Graphic revision entries

=== Begin Enclosure ===

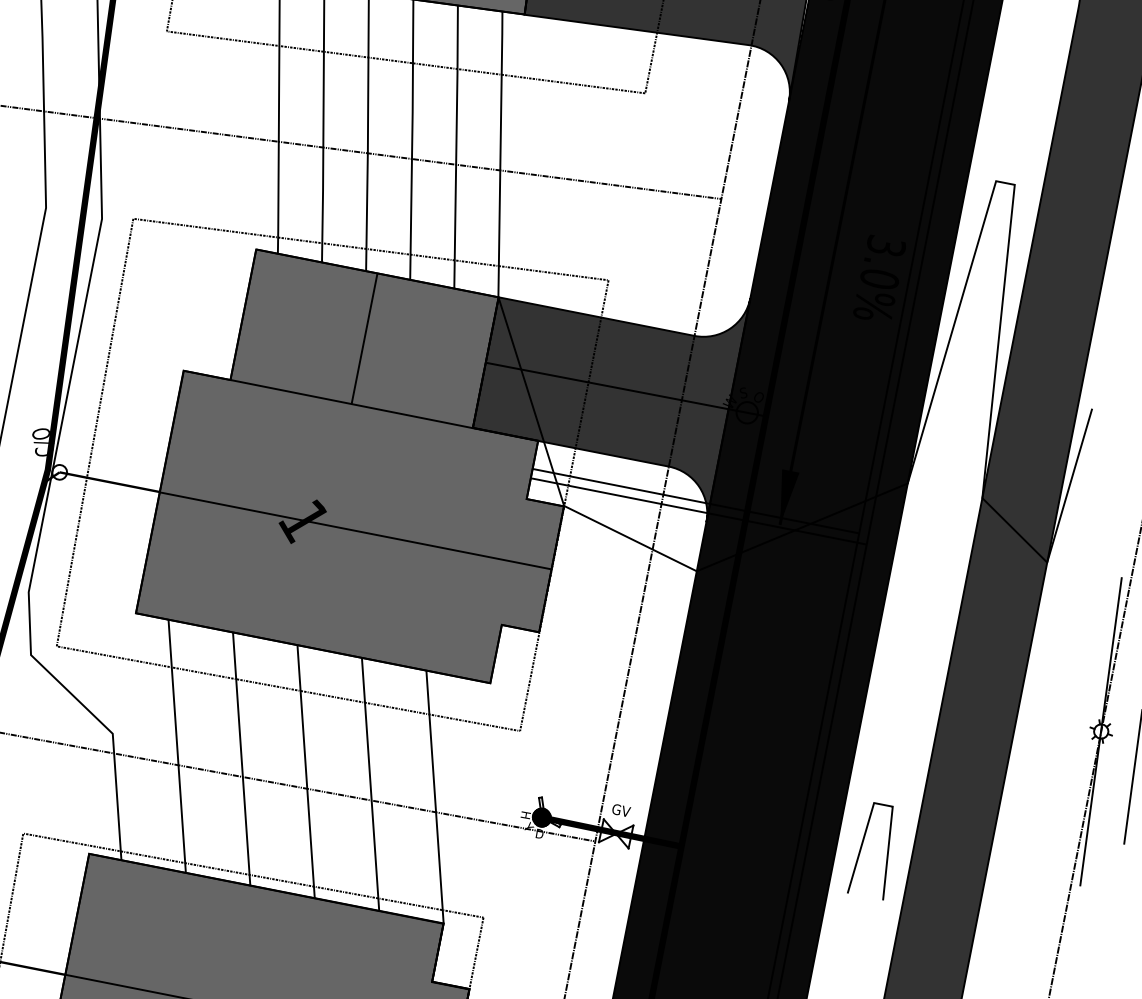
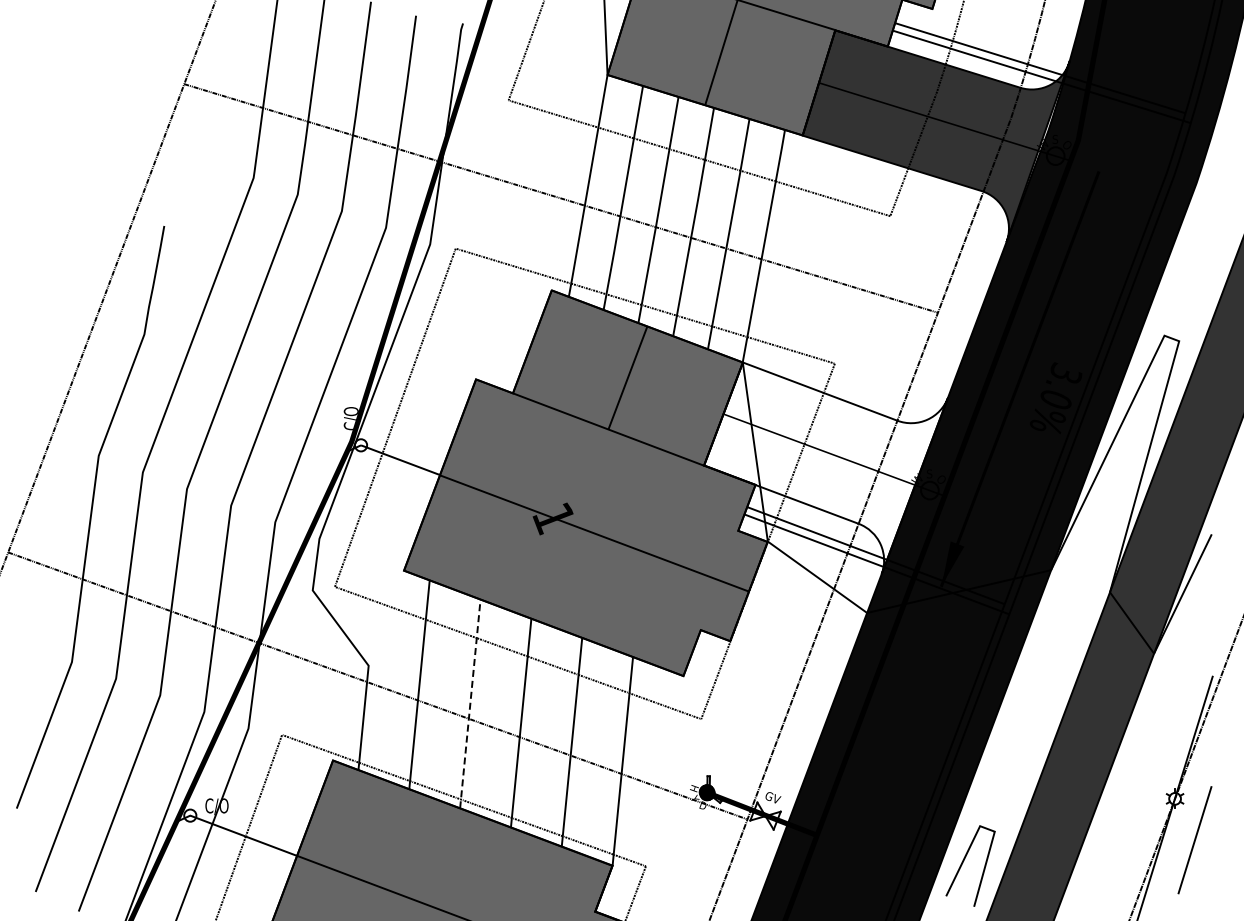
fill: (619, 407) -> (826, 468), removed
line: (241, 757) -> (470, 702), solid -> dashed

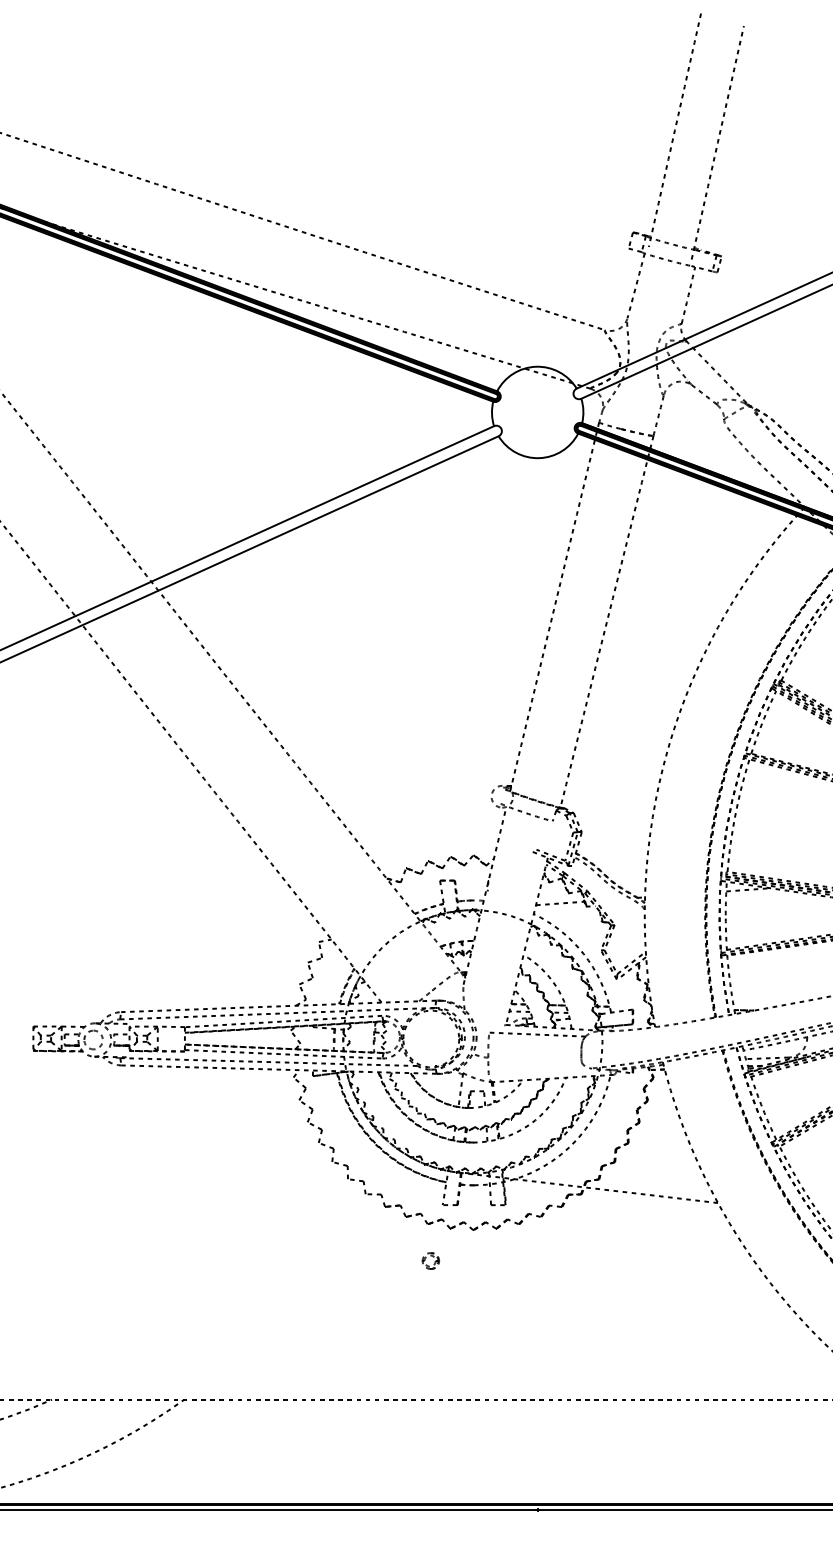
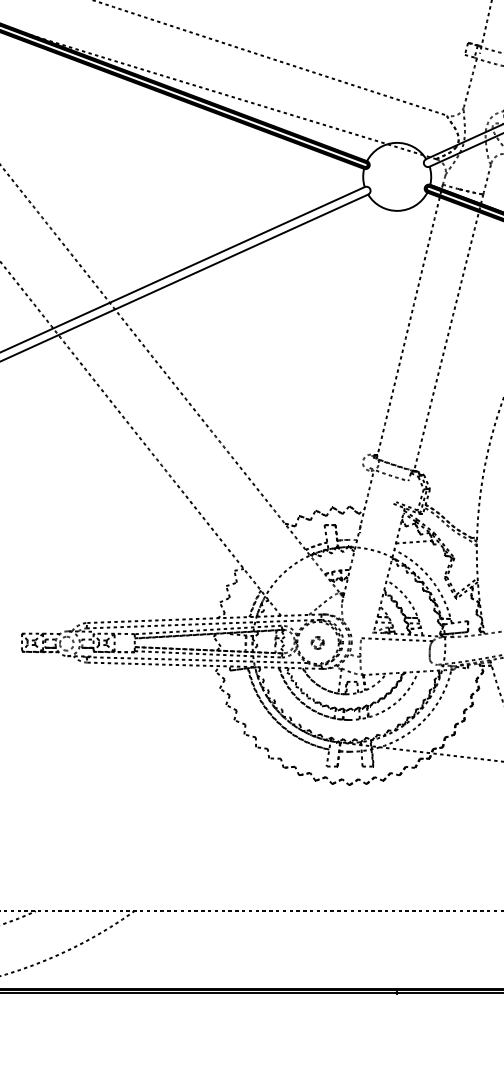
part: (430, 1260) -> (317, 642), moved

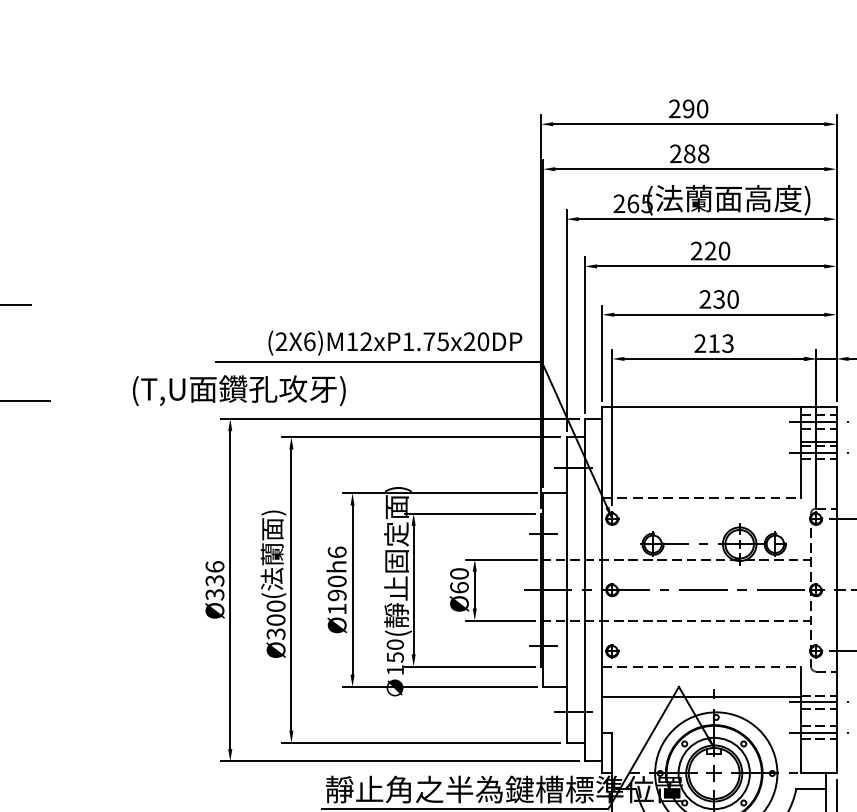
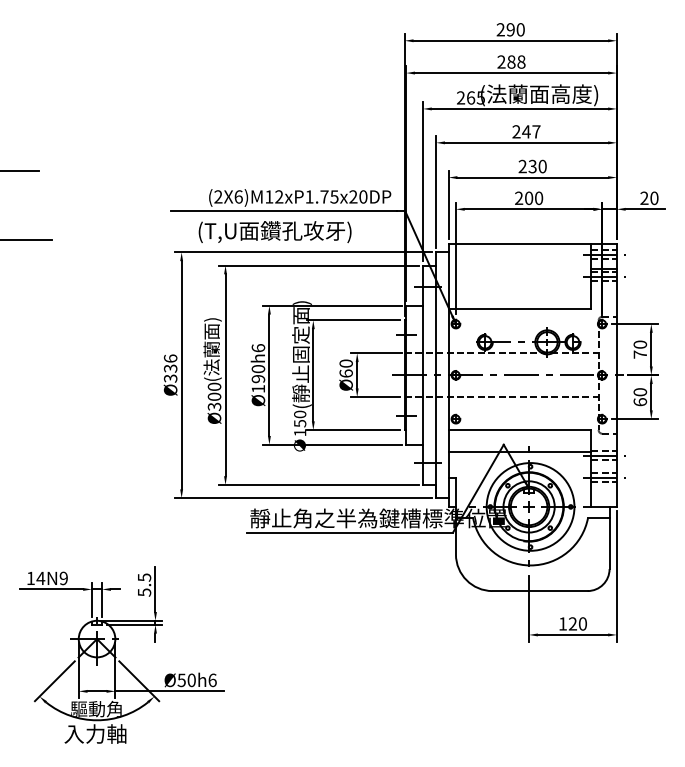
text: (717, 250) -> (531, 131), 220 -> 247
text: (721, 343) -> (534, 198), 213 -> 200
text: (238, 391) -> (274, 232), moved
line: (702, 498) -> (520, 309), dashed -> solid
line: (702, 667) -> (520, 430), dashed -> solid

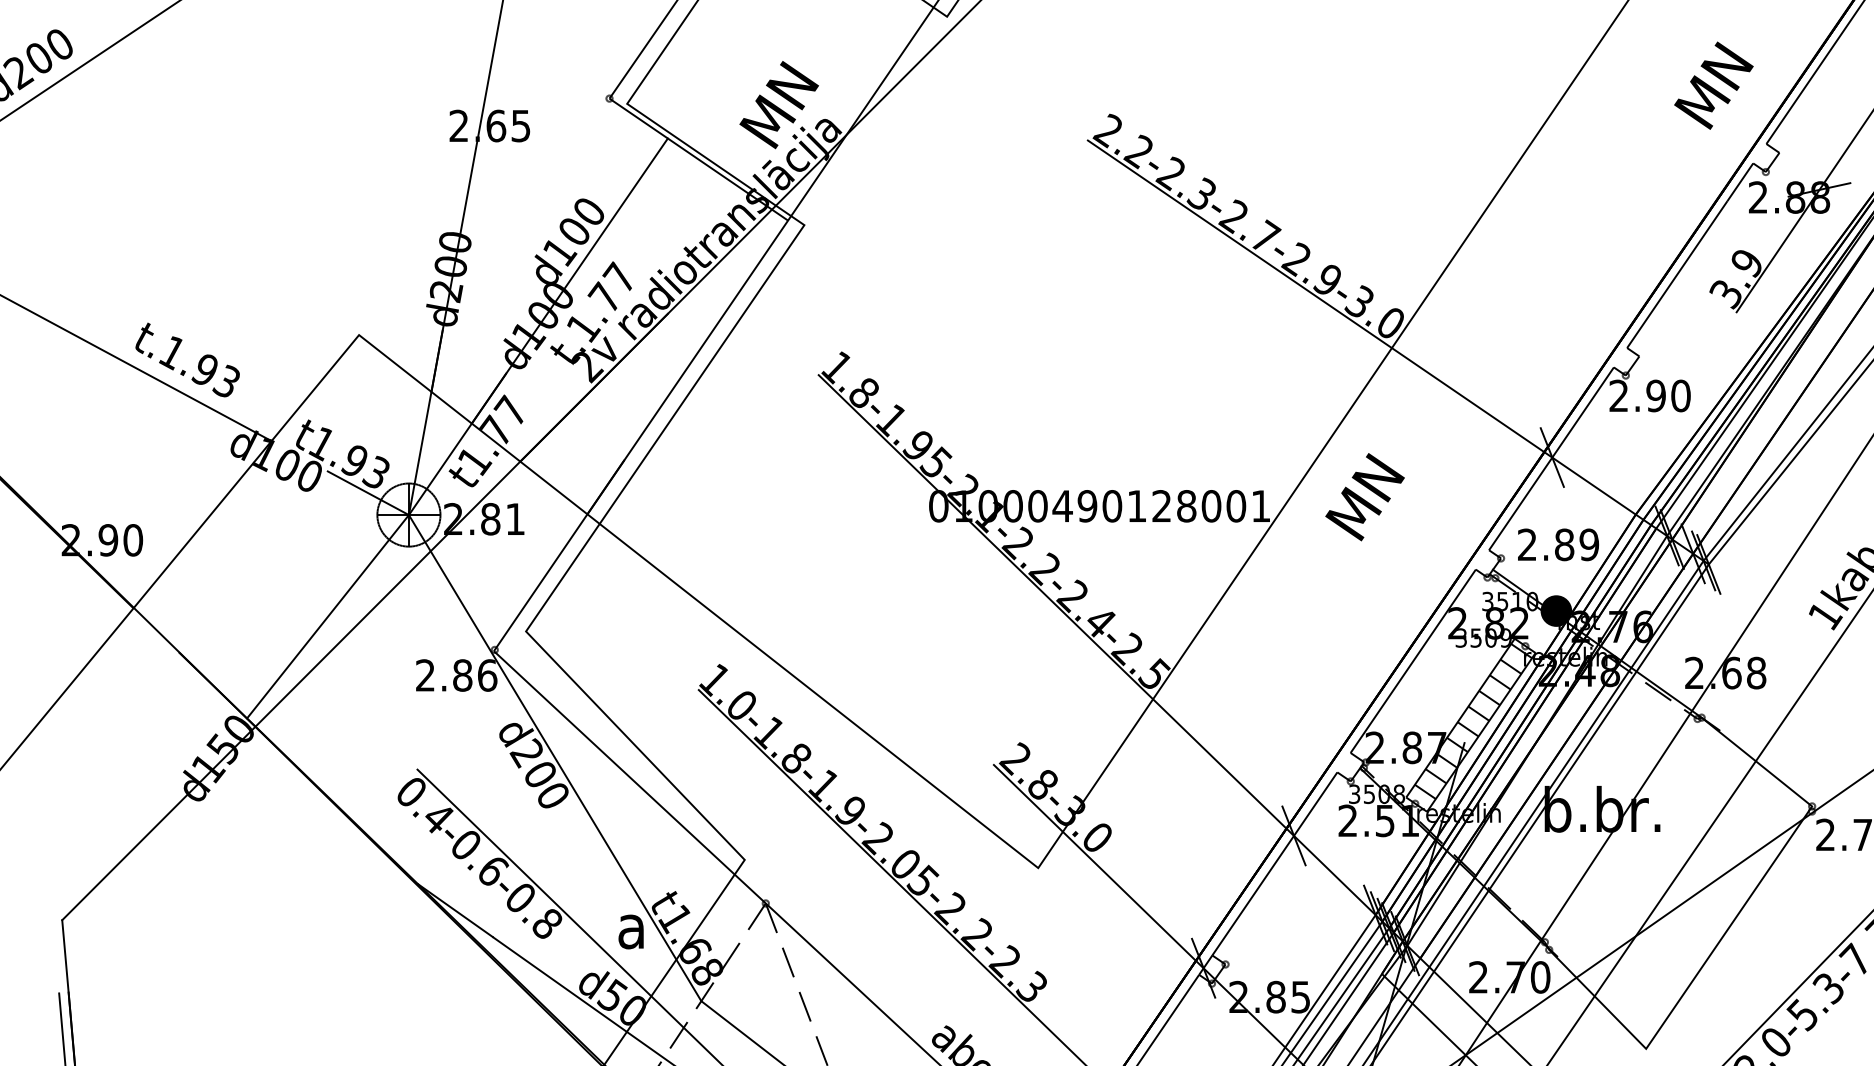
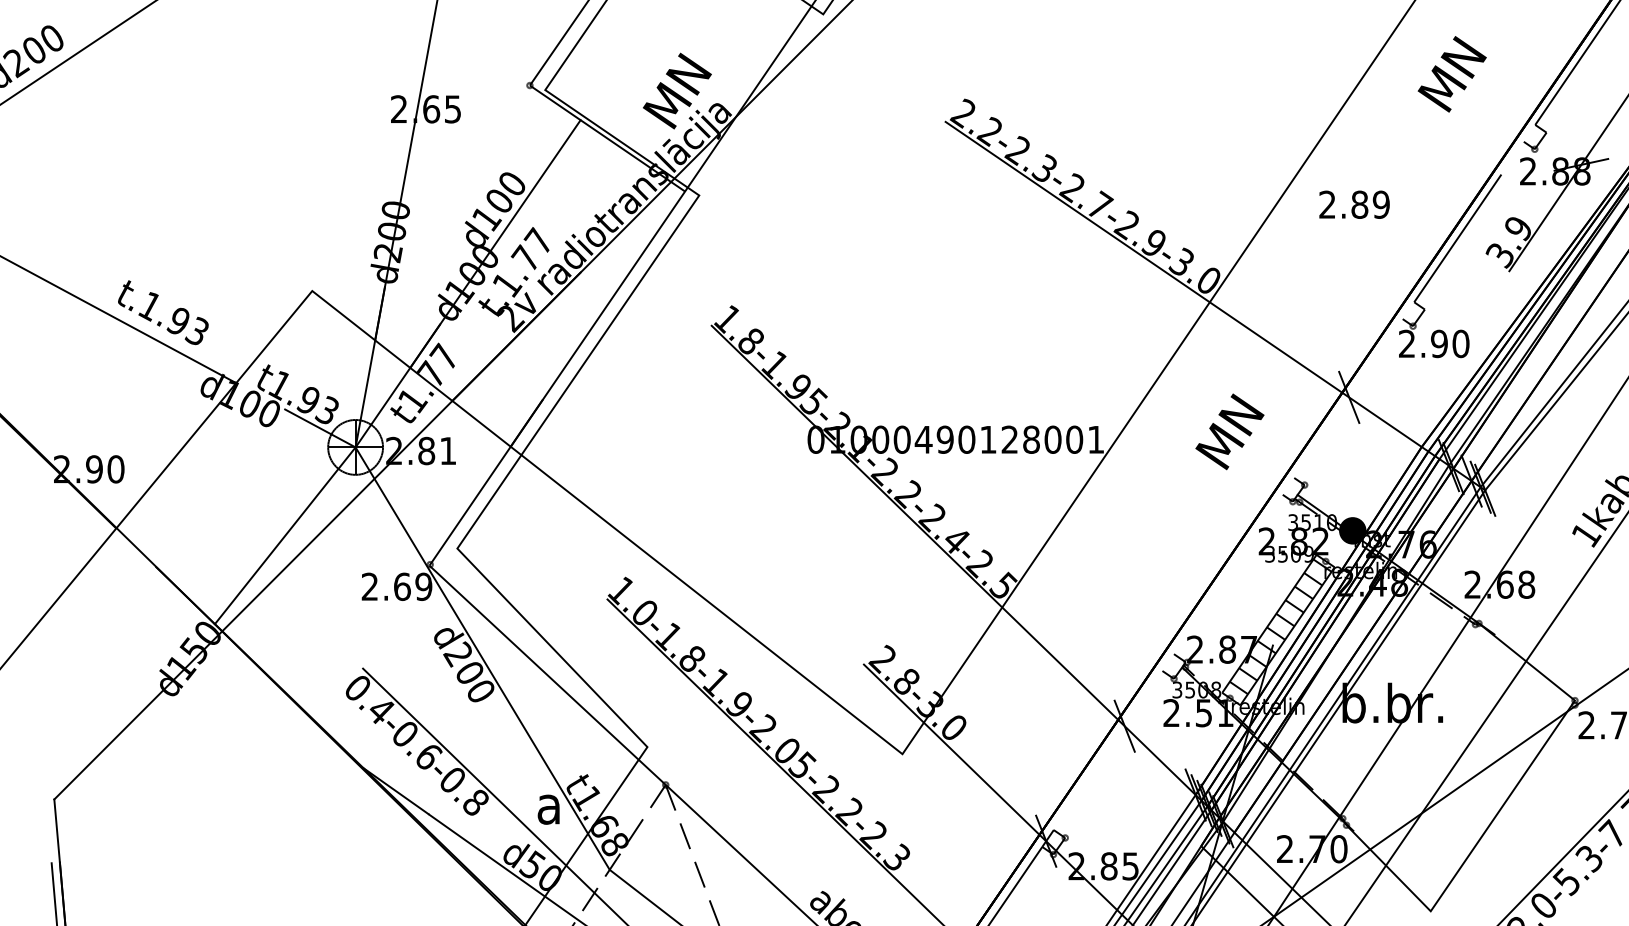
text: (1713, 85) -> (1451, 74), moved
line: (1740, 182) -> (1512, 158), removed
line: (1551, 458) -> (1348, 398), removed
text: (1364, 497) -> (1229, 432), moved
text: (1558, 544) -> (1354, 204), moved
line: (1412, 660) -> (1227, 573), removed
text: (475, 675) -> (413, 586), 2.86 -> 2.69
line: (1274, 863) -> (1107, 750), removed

=== End Enclosure ===

Could you output all the entries above exactly as written, leaving out the pictures?

- Result below -
fill: (619, 407) -> (826, 468), removed
line: (241, 757) -> (470, 702), solid -> dashed

part: (430, 1260) -> (317, 642), moved

text: (717, 250) -> (531, 131), 220 -> 247
text: (721, 343) -> (534, 198), 213 -> 200
text: (238, 391) -> (274, 232), moved
line: (702, 498) -> (520, 309), dashed -> solid
line: (702, 667) -> (520, 430), dashed -> solid

text: (1713, 85) -> (1451, 74), moved
line: (1740, 182) -> (1512, 158), removed
line: (1551, 458) -> (1348, 398), removed
text: (1364, 497) -> (1229, 432), moved
text: (1558, 544) -> (1354, 204), moved
line: (1412, 660) -> (1227, 573), removed
text: (475, 675) -> (413, 586), 2.86 -> 2.69
line: (1274, 863) -> (1107, 750), removed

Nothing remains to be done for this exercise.